**WHAT IS BEING ASKED**
Report each line of the listing below that contains the string "Observed", copying the whole line. Only matches with the same capitalization count.

**RECORDS TO USE**
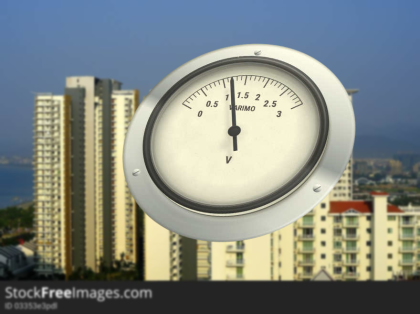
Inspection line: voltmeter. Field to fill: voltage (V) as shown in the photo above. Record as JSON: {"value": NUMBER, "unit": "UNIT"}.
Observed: {"value": 1.2, "unit": "V"}
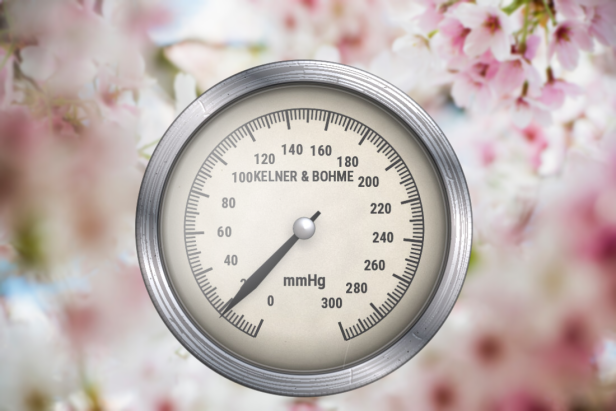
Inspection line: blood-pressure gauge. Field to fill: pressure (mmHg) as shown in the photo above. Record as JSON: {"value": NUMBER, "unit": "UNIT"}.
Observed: {"value": 18, "unit": "mmHg"}
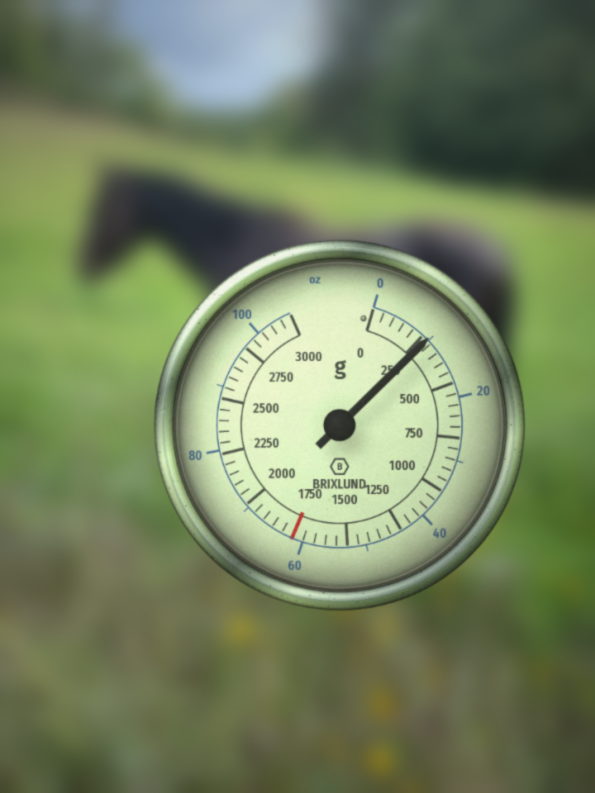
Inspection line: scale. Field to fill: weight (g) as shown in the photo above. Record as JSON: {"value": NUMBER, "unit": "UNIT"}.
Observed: {"value": 275, "unit": "g"}
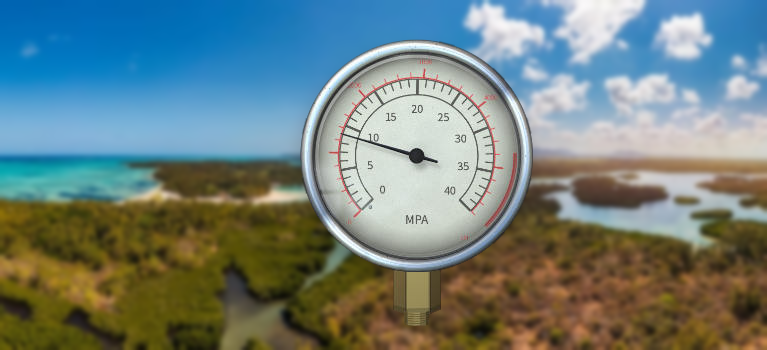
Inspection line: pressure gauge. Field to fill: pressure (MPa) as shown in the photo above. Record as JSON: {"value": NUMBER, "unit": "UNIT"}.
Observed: {"value": 9, "unit": "MPa"}
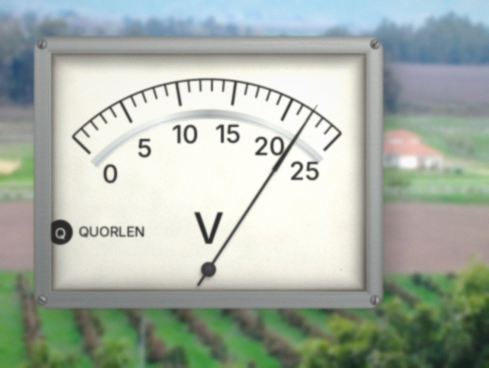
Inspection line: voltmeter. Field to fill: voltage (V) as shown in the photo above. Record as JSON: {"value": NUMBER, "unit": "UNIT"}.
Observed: {"value": 22, "unit": "V"}
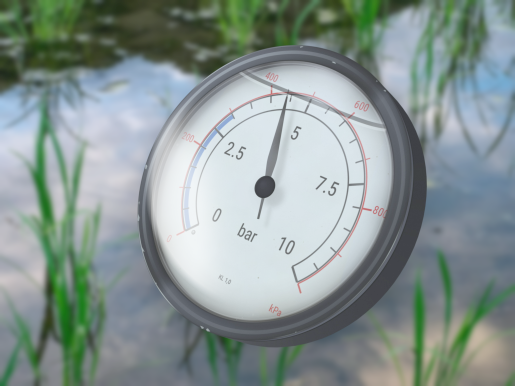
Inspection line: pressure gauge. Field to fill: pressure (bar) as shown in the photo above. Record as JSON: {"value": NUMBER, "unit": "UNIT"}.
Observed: {"value": 4.5, "unit": "bar"}
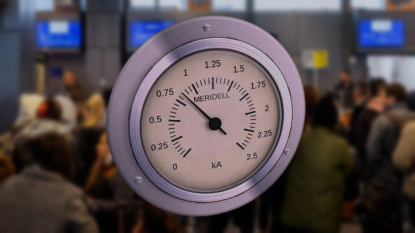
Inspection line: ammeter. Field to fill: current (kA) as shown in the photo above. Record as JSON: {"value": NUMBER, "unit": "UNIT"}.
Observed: {"value": 0.85, "unit": "kA"}
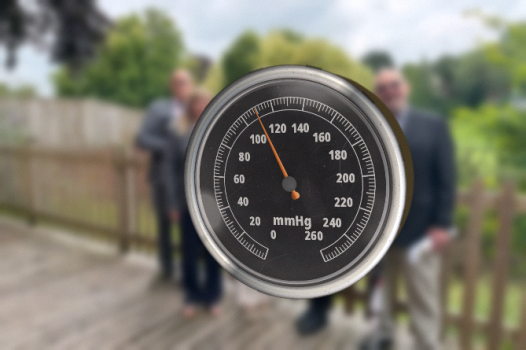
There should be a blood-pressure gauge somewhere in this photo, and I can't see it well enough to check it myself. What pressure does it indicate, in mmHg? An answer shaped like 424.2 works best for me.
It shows 110
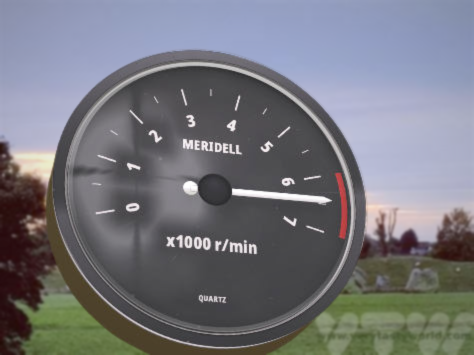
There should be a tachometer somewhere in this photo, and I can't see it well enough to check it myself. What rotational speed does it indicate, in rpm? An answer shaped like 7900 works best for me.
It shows 6500
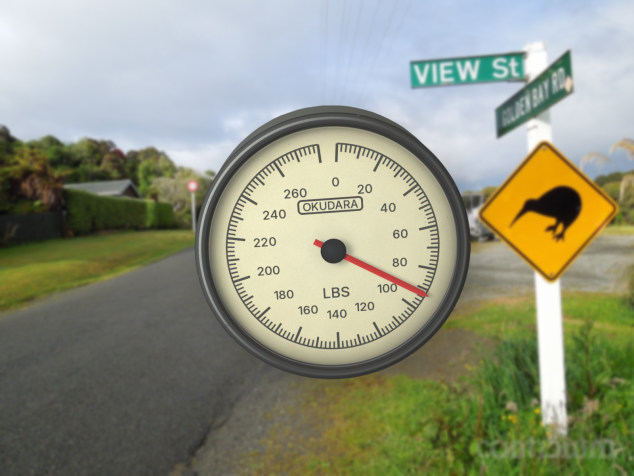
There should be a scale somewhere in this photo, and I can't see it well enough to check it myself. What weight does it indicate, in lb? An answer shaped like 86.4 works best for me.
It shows 92
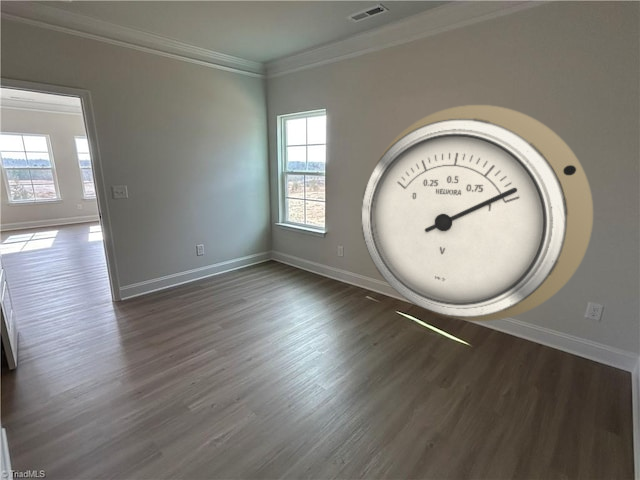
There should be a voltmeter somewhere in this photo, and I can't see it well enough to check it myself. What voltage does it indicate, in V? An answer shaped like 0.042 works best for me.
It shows 0.95
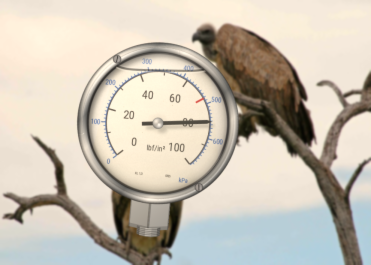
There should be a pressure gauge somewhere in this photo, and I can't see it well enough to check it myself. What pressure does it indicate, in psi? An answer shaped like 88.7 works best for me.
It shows 80
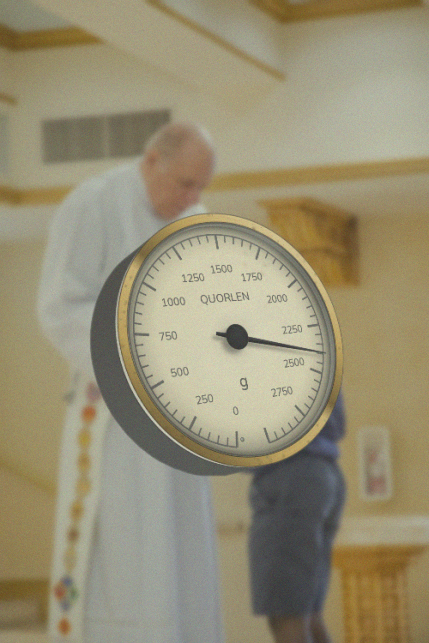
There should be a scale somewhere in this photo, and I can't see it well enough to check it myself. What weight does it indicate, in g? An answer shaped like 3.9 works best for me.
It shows 2400
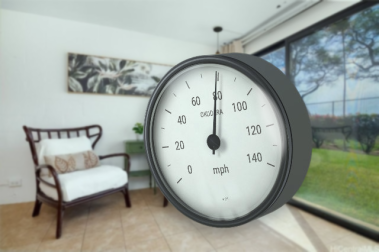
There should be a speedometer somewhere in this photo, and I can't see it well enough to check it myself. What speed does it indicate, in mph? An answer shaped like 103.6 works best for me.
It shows 80
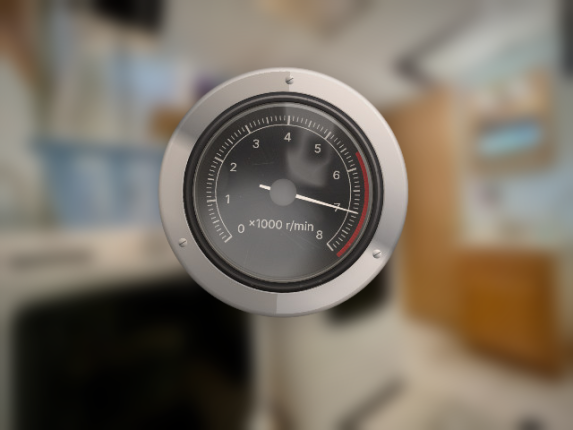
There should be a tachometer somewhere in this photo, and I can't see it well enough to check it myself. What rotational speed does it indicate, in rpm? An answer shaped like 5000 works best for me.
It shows 7000
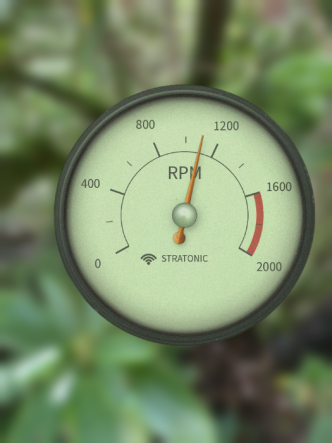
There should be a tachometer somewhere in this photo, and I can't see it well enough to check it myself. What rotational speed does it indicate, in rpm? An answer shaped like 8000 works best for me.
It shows 1100
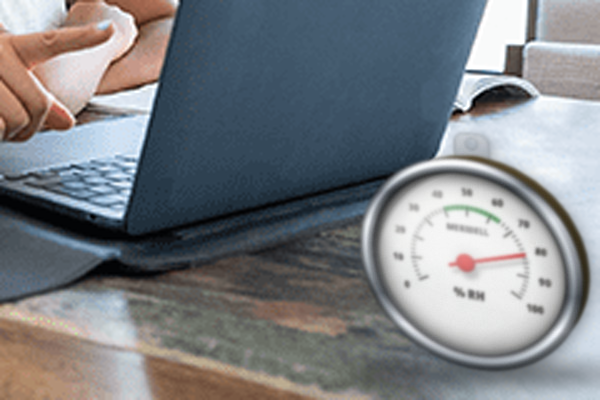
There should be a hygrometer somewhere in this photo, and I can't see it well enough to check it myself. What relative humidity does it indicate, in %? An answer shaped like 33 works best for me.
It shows 80
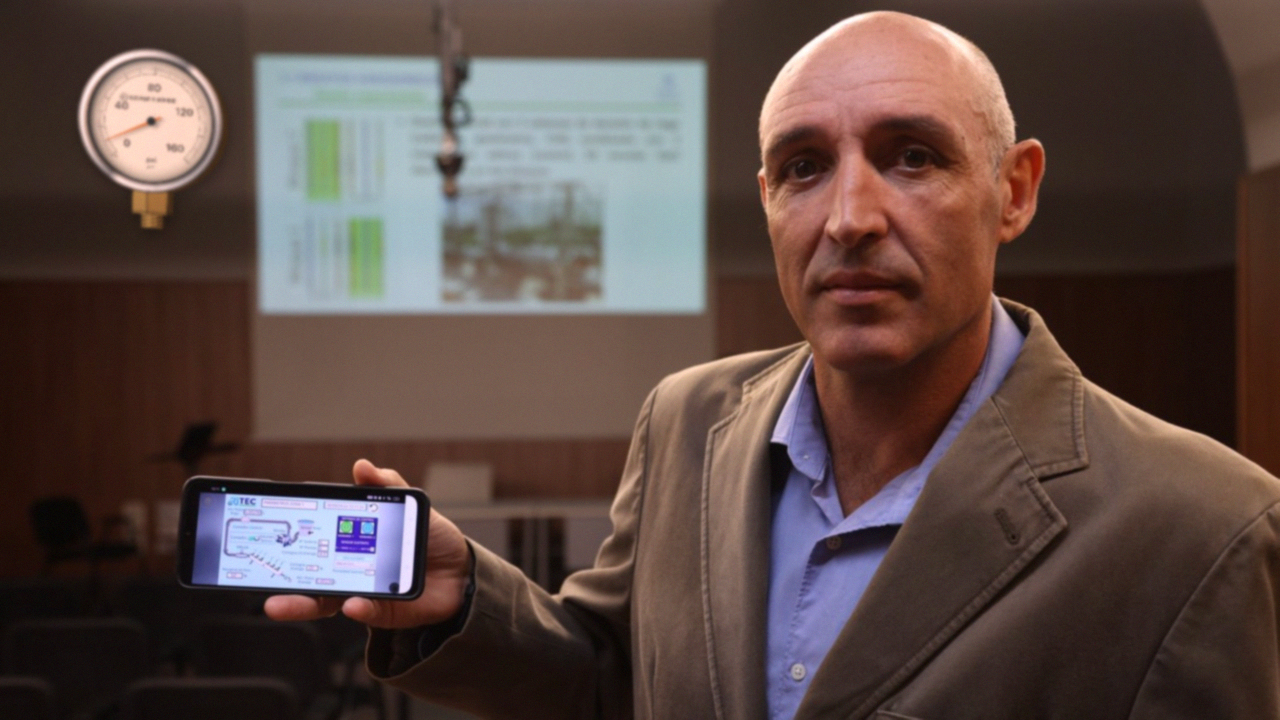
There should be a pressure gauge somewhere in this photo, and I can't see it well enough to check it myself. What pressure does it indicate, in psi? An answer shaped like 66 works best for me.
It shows 10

**EXERCISE RESPONSE**
Observed: {"value": 1.2, "unit": "V"}
Observed: {"value": 18, "unit": "mmHg"}
Observed: {"value": 275, "unit": "g"}
Observed: {"value": 9, "unit": "MPa"}
Observed: {"value": 22, "unit": "V"}
Observed: {"value": 4.5, "unit": "bar"}
Observed: {"value": 0.85, "unit": "kA"}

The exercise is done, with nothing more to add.